As for advertisers…well, you’ll follow the audiences, for sure. But it’s not just audience-viewing habit changes that are driving more advertisers online: it’s the pressure of the marketplace that’s really moving things online. Lean economic times have trained us all to seek greater accountability and improved ROI…something that digital marketing has excelled at since the beginning. In fact, if 82 percent of TV spots generate negative ROI (as Accenture claims), it’s a wonder why anyone is spending money on TV anymore. When was the last time your clients (or your boss) told you that they didn’t care how much something cost or how well it worked? I thought so.

One final thing to consider when you watch the battles today between cable providers, networks, content providers, and others in the various information/entertainment industries who’ve seen digital media disrupting their business models over the past couple of decades is this: these battles are all temporary.

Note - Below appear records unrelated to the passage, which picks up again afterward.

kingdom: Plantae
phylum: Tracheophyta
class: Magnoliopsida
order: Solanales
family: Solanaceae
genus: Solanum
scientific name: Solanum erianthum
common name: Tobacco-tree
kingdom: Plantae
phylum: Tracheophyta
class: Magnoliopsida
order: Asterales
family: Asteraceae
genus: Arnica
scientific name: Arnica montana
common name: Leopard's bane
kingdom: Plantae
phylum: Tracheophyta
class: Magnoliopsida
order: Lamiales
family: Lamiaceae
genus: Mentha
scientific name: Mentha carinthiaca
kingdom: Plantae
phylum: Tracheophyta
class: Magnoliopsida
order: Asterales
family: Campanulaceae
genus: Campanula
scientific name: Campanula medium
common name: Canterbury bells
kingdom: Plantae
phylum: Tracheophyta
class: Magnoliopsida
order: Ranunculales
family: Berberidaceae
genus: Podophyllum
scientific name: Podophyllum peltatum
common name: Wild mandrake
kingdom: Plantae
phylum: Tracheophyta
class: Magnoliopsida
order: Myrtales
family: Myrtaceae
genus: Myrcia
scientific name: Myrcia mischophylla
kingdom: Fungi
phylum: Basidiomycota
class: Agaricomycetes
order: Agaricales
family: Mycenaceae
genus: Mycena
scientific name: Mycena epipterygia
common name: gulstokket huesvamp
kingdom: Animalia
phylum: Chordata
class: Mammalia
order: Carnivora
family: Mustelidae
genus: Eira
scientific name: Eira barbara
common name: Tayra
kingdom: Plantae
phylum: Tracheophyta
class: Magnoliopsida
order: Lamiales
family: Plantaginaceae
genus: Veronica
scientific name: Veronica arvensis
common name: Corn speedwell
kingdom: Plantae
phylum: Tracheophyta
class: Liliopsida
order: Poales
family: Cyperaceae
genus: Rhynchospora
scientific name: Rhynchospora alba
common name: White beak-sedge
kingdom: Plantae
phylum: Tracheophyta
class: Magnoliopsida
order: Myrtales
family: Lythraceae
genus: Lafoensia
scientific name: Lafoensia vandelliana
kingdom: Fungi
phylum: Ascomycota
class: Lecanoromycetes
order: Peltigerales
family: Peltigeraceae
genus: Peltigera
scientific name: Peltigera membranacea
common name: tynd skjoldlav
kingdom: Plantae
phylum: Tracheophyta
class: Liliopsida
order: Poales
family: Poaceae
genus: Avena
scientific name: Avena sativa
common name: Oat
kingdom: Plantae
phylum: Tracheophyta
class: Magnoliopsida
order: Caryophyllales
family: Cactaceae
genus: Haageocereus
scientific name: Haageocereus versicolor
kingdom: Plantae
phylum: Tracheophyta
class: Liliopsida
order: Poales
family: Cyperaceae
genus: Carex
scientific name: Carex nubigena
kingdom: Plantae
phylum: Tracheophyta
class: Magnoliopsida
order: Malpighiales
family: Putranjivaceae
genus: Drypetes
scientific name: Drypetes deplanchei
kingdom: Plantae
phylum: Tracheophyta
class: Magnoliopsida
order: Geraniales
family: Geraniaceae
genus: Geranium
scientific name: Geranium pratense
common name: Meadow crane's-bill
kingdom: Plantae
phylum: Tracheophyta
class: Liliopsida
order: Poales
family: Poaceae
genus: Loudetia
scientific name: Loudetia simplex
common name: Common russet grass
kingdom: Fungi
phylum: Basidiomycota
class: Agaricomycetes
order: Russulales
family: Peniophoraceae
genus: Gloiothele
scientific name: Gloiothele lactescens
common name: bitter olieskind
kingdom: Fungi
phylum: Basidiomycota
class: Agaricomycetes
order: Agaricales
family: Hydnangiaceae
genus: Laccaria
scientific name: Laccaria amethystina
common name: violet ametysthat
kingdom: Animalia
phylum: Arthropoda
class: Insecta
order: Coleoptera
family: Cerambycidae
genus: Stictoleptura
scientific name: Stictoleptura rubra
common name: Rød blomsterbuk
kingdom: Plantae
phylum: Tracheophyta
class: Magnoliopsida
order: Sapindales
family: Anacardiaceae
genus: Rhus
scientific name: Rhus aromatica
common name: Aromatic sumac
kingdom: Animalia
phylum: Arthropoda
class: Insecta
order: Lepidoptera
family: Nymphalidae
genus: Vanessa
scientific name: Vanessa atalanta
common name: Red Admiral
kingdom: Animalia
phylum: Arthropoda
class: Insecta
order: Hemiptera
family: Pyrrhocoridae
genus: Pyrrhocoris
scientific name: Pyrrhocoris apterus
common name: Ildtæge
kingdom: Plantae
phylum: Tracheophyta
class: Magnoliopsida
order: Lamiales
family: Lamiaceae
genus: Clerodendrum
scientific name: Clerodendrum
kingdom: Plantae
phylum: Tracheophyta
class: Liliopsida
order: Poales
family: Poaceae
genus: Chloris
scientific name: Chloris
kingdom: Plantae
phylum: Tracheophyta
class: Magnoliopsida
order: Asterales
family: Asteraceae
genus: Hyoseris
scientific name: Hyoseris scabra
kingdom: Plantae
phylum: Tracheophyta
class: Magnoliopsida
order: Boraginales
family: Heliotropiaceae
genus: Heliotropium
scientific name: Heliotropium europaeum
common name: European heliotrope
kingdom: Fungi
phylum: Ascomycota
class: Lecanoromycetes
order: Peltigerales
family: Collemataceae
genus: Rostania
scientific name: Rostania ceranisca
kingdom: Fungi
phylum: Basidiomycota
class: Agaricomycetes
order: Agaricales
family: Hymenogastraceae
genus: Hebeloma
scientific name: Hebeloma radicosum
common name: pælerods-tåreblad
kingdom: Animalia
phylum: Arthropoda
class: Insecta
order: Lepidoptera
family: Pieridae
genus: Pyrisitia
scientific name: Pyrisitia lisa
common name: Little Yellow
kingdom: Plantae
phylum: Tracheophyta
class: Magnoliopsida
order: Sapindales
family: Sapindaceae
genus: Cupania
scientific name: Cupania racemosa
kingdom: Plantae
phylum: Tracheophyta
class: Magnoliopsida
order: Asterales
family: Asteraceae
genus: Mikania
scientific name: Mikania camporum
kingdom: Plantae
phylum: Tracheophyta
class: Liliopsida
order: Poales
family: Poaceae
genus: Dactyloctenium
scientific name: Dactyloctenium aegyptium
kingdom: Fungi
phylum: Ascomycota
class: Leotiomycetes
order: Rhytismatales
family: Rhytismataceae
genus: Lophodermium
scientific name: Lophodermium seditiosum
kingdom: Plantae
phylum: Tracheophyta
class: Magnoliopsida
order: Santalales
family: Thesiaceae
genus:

If you look to businesses that have pretty much made the transition over to digital, you can see what’s coming. While the music business is making loud noises about file sharing and DRM, the fact of the matter is that the CD (or any other physical medium) isn’t coming back.

The problem that the music business (and the video business too, for that matter) has had is that it was confused about what it sold. It thought it sold plastic discs when what it really sold was the information on those discs (the music). Once the information was liberated from its distribution mechanism (physical stores selling plastic discs), all bets were off. Ditto for the video business.

What we’re seeing now (and the reason that we’re seeing so much resistance to it) is the same process happening to all the other information and entertainment media. Possibly the biggest revolution the Internet has wrought isn’t all the stuff we normally think of (email, social media, etc.). Instead, the real revolution is that it’s provided a way to separate information from the medium that carries it. Who needs a hunk of paper on their doorstep when you can get the same information with the click of a mouse? Who needs to buy hunks of plastic when you can listen or see what you want when you want it? And who needs a one-function box taking up space in their living room when you can get what it used to provide you whenever and whereever you want?

Media philosopher Marshall McLuhan once famously said that “The medium is the message.” That’s no longer true. As we move toward one medium for all content, today the message is the message…and we get to choose how we want to experience it.